Wie kann man die Entropie von Enzymen oder Proteinen berechnen oder experimentell ermitteln?

In der Praxis ist Entropie, wie Energieberechnungen, eine relative Zahl und schwer zu bekommen. Computational Chem und Bio haben mit gemischtem Erfolg an diesem Problem gearbeitet. Die Zusammenfassung dessen, was ich hier sagen werde, ist, dass, wenn Sie versuchen, die Unterschiede in der Entropie (oder Energie für diese Angelegenheit) zu berechnen, die Unterschiede in der freien Energie von Gibbs in den meisten biologischen Prozessen wie Enzym/Substratbindung, Protein/Protein oder Protein/DNA-Wechselwirkungen oder Proteinfaltung usw. ist im Vergleich zu den Fehlern in diesen Berechnungen so gering, dass die Berechnungen kaum zu glauben sind .

Entropie ist letztendlich ein Begriff, den man zur Berechnung der freien Energie von Gibb verwenden würde, die angibt, ob ein bestimmter chemischer oder molekularer Prozess stattfinden wird. Es ist also eine wertvolle Nummer zu haben. Freie Gibbs-Energie (G) ist gleich Enthalpie (Wärme) minus Temperatur (T) mal Entropieänderung.

G = H - T$\Delta$S

Der entropische Begriff ,$\Delta$S wird in chemischen Systemen oft als eine Änderung der kombinatorischen Änderung des Systems und der Änderung der Wärmekapazität des Systems beschrieben. Der erste davon könnte grob als „Mischbegriff“ beschrieben werden. Wenn mehr als ein Lösungsmittel oder ein Lösungsmittel und ein gelöster Stoff vollständig ineinander diffundieren, wird die Anzahl möglicher Zustände maximiert.

Die Wärmekapazität des Systems steht immer häufiger im Mittelpunkt von Entropieberechnungen für Proteine ​​und biologische Moleküle. Dies liegt daran, dass die Konformationen der biologischen Moleküle, insbesondere ihre Bewegungsfreiheit, vermutlich zum entropischen Teil von G beitragen .

Daher wurde versucht, anhand von NMR und Kristallographie sowie Molekulardynamik abzuschätzen, wie viele Domänen und Seitenketten frei beweglich sind. Leider ist dies nur ein unzureichender Proxy für die biologische Entropie. Ein wesentlicher, wenn nicht dominanter Beitrag zum T$\Delta$S- Begriff kommt von Lösungsmittel .

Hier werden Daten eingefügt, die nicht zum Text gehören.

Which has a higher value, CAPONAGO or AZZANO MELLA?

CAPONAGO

Wie ist das so? Wassermoleküle bilden Strukturen um Proteine ​​herum, die nicht statisch sind, aber im Durchschnitt viele Wassermoleküle enthalten, um sie in Kristallstrukturen und NMR-Experimenten zu sehen. Während die einzelnen Wässer schnell ausgetauscht werden, befinden sie sich in Wasserlösung nicht in demselben entropischen Zustand wie wenn sie eine Hydrathülle um eine aromatische oder geladene Seitenkette bilden.

Es wurden Versuche unternommen, die Lösungsmittelentropie zu parametrisieren, indem man die vergrabene unpolare Oberfläche in einem gefalteten Protein betrachtet und die Beweglichkeit der Seitenketten vor und nach der Faltung/Bindung betrachtet, aber diese Metriken scheinen bis zu dem Punkt konfigurationsabhängig zu sein, an dem sie es nicht können zumindest bisher die Proteinentropie über diese Bemühungen berechnen.

Herkömmlicherweise versucht die Molekulardynamik dies zu berechnen, indem sie die Proteine ​​oder andere Moleküle mit Wassermolekülen umgibt und eine Annäherung an die Gesamtentropie für das gesamte System berechnet wird. Es stellt sich heraus, dass kleine Unterschiede zwischen den Wassermolekülmodellen und den Vereinfachungen in Ball-and-Stick/Hooke-Potential-Wassermodellen, die wir machen, auch problematische Annäherungen sind, wenn es Hunderte oder Tausende von Wassermolekülen in der Simulation gibt.